Kaum aber hatte der Stabskapitän die Schwelle seiner Wohnung überschritten, als ihm völlig andere Gedanken in den Sinn kamen. Er sah sein kleines Zimmerchen mit dem unebnen Lehmboden und den schiefen, mit Papier beklebten Fenstern, sein altes Bett mit dem darüber befestigten Teppich, auf dem eine Reiterin abgebildet war und über dem zwei Pistolen aus Tula hingen, die schmutzige, mit einer Kattundecke versehene Lagerstätte des Junkers, der mit ihm zusammenwohnte; er sah seinen Nikita, der, mit verwirrtem, fettigem Haar, sich kratzend, von der Diele aufstand; er sah seinen alten Mantel, seine umgestülpten Stiefel und ein Bündel, aus dem das Ende eines Käses und der Hals einer großen Flasche mit Branntwein, den er sich für den Aufenthalt auf der Bastion besorgt, hervorragten; und plötzlich fiel ihm ein, daß er heut auf die ganze Nacht mit der Kompagnie in die Schützengräben gehen müsse.

»Gewiß, ich werde heut sterben müssen, – dachte der Stabskapitän – ich fühle es. Die Hauptsache ist, daß ich nicht zu gehen brauchte, aber mich selbst angeboten habe. Immer fällt der, der sich selber anbietet. Und was fehlt denn diesem verfluchten Nepschißezki? Er ist vielleicht gar nicht krank, und es soll ein anderer für ihn fallen, ja, gewiß fallen. Übrigens aber, wenn ich nicht falle, werde ich sicher vorgeschlagen. Ich habe wohl gemerkt, wie es dem Regimentskommandeur gefiel, als ich sagte: »Gestatten Sie, daß ich gehe, wenn Leutnant Nepschißezki krank ist.« Setzt es nicht den Major, so ist mir der Wladimir gewiß. Gehe ich doch schon das dreizehnte Mal auf die Bastion. Ach, dreizehn ist eine böse Zahl. Ich werde bestimmt fallen – ich fühle es, daß ich fallen werde. Aber Einer muß doch gehen, ein Fähnrich kann doch nicht die Kompagnie führen. Und wenn sich etwas ereignen sollte? ... die Ehre des Regiments, die Ehre der Armee hängt ja davon ab. Meine Pflicht war es, ja, meine heilige Pflicht. Aber ich habe Vorahnungen.« Der Stabskapitän vergaß, daß er derartige Vorahnungen mehr oder minder stark schon oft gehabt hatte, wenn er auf die Bastion gehen sollte, und wußte nicht, daß dieselbe Vorahnung mehr oder minder stark jeder empfindet, der ins Feuer geht. Beruhigt durch das Pflichtbewußtsein, das bei dem Stabskapitän besonders entwickelt und stark war, setzte er sich an den Tisch und begann einen Abschiedsbrief an seinen Vater zu schreiben. Als er nach zehn Minuten den Brief beendet, stand er mit thränenfeuchten Augen vom Tische auf und begann, im Geiste alle ihm bekannten Gebete wiederholend, sich umzukleiden. Sein angetrunkener und grober Diener reichte ihm träge seinen neuen Rock (der alte, den der Stabskapitän gewöhnlich anzog, wenn er auf die Bastion ging, war nicht gereinigt).
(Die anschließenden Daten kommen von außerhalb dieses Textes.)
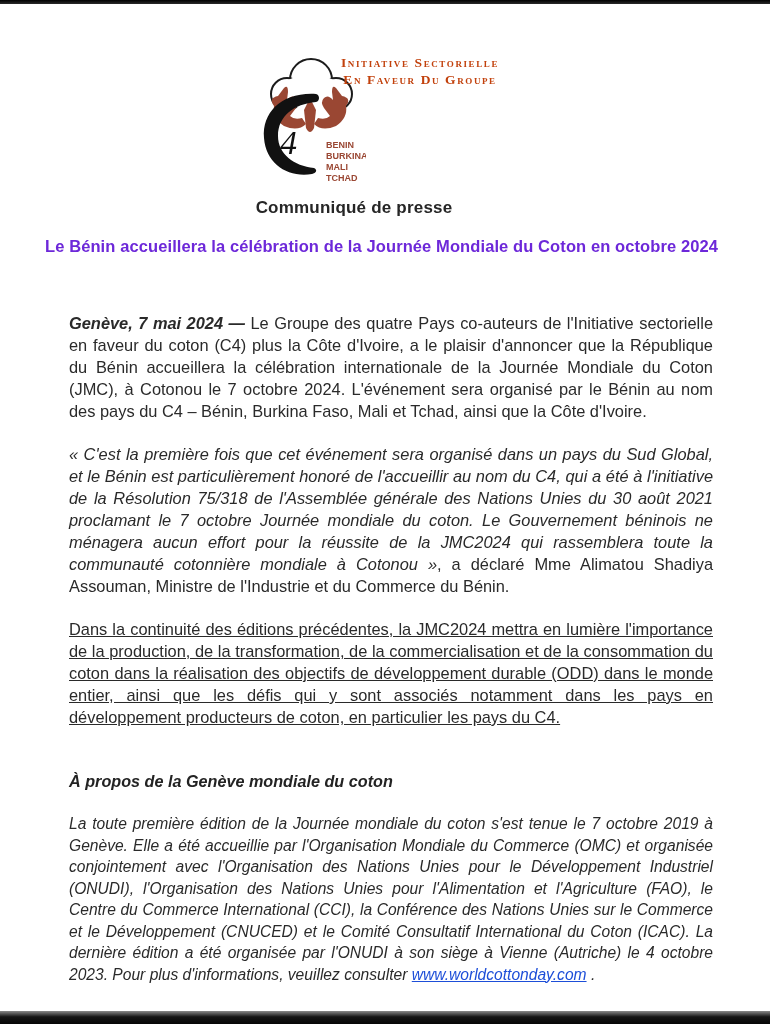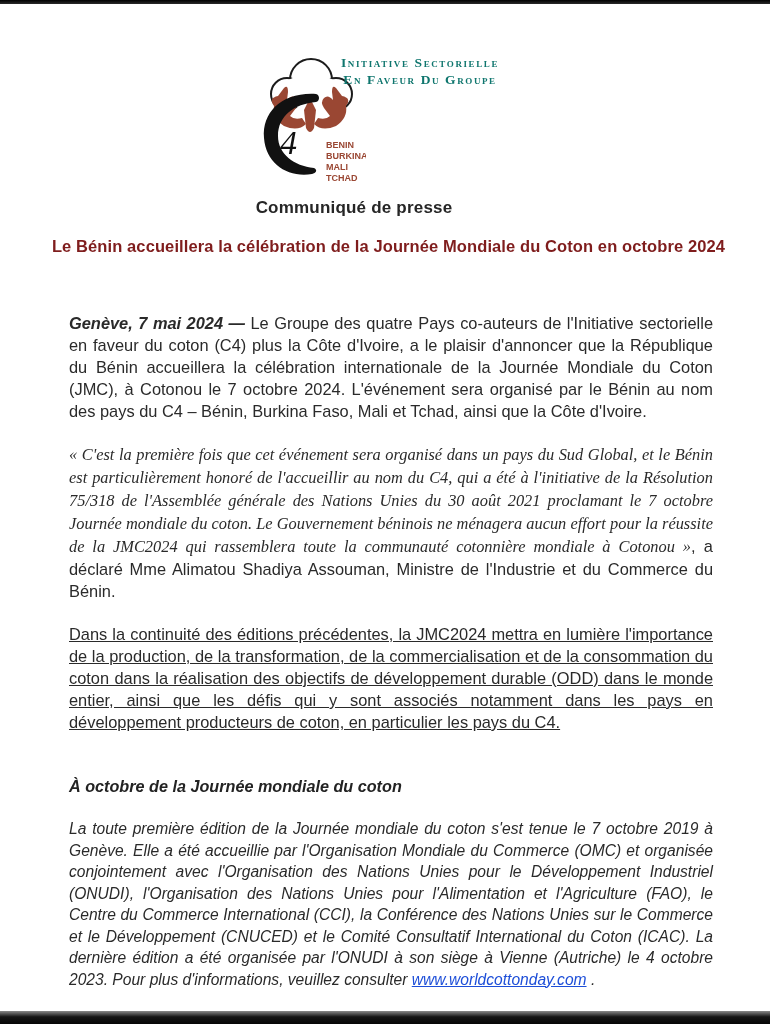"Initiative Sectorielle" .wordmark { color: #0f766e -> #c2410c }
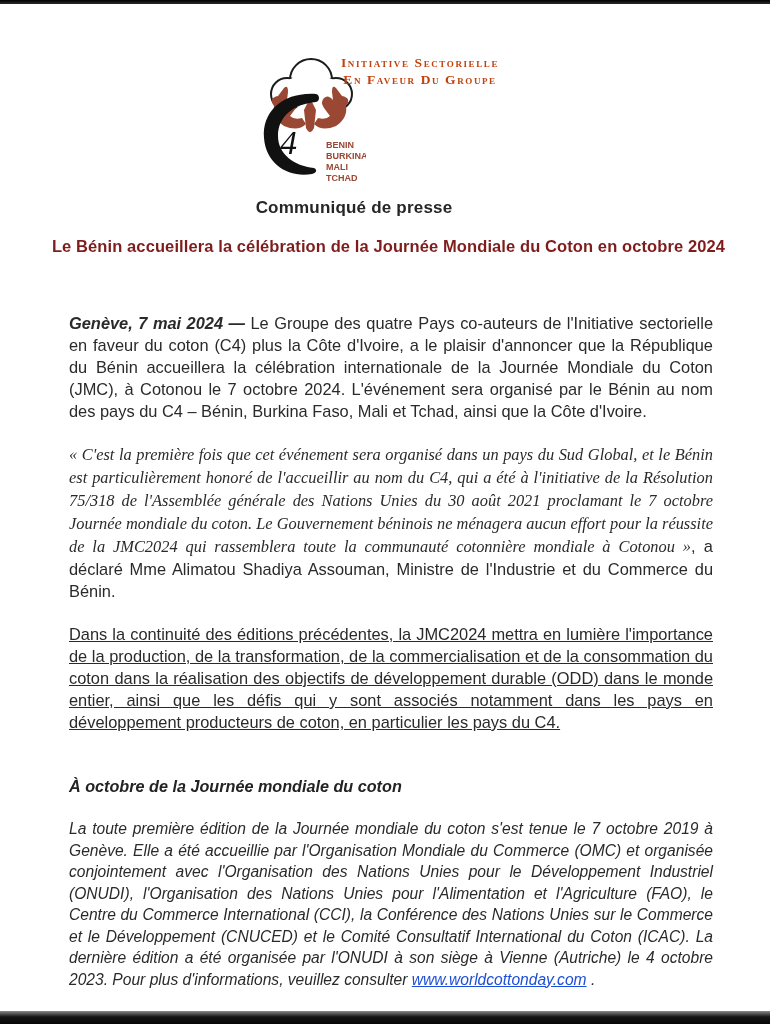"Le Bénin accueillera la célébration" .doc-headline { color: #7f1d1d -> #6d28d9; text-align: right -> left }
Weshalb ist der Rock nicht gereinigt? Du willst nur immer schlafen, du! du! rief Michajlow zornig.

Was schlafen? brummte Nikita; den ganzen geschlagenen Tag läuft man umher wie ein Hund, da wird man wohl müde; und dann heißt es: schlaf' nicht mal ein!
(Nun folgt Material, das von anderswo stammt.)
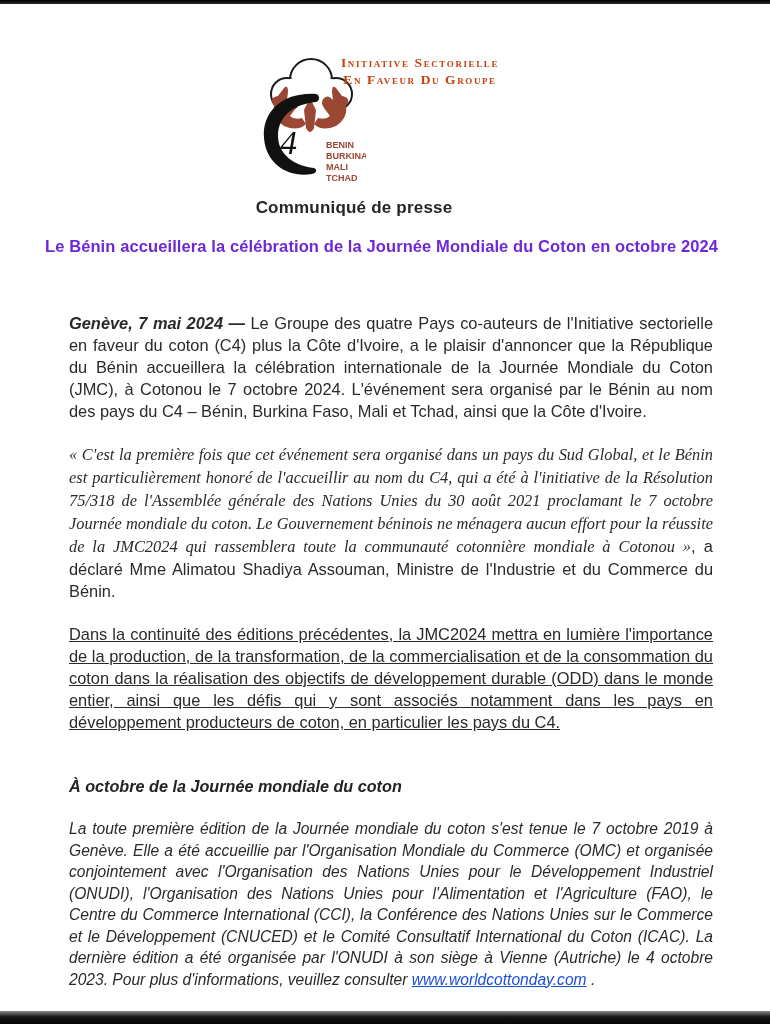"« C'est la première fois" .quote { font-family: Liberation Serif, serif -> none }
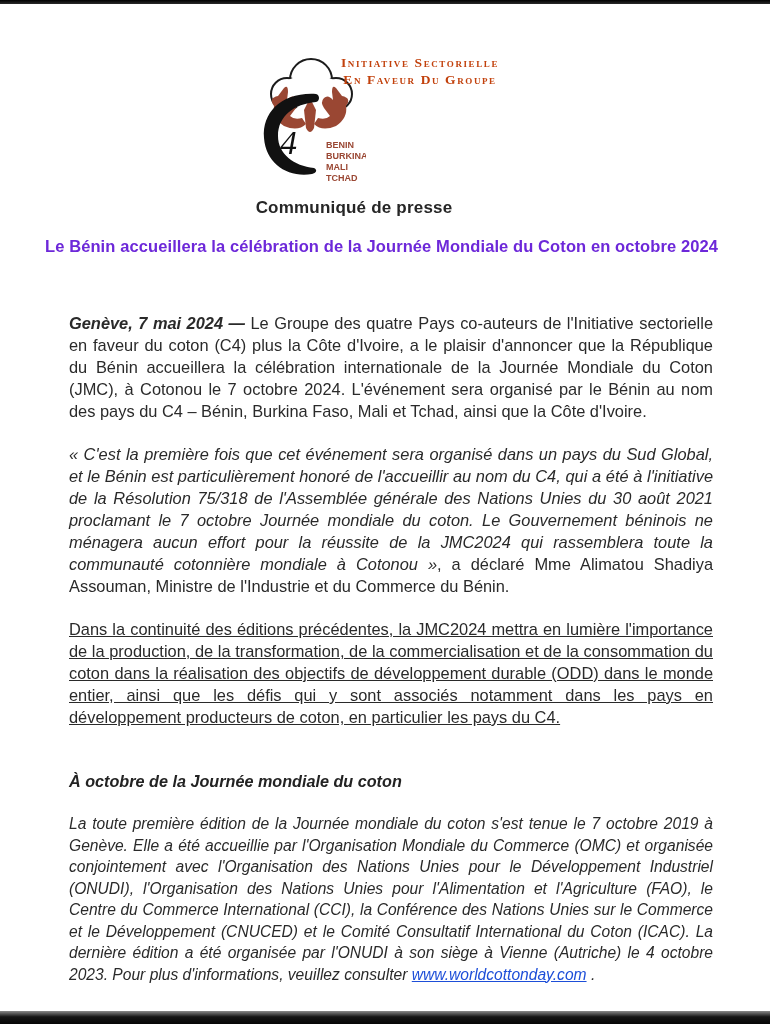"À octobre de la Journée" p.about-heading { text: octobre de la Journée -> propos de la Genève }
Du bist wieder betrunken, sehe ich.

Nicht für Ihr Geld habe ich getrunken, was machen Sie mir Vorwürfe?

Schweig', Tölpel, schrie der Stabskapitän und wollte seinem Diener einen Schlag versetzen. Er war schon vorher erregt gewesen, jetzt war er vollends außer sich und erbittert über die Grobheit Nikitas, den er gern hatte, sogar verwöhnte, und mit dem er bereits zwölf Jahre zusammen lebte.

Tölpel? Tölpel ... wiederholte der Diener, und weshalb schimpfen Sie mich Tölpel, Herr? In solcher Zeit, wie jetzt, ist es nicht recht, zu schimpfen.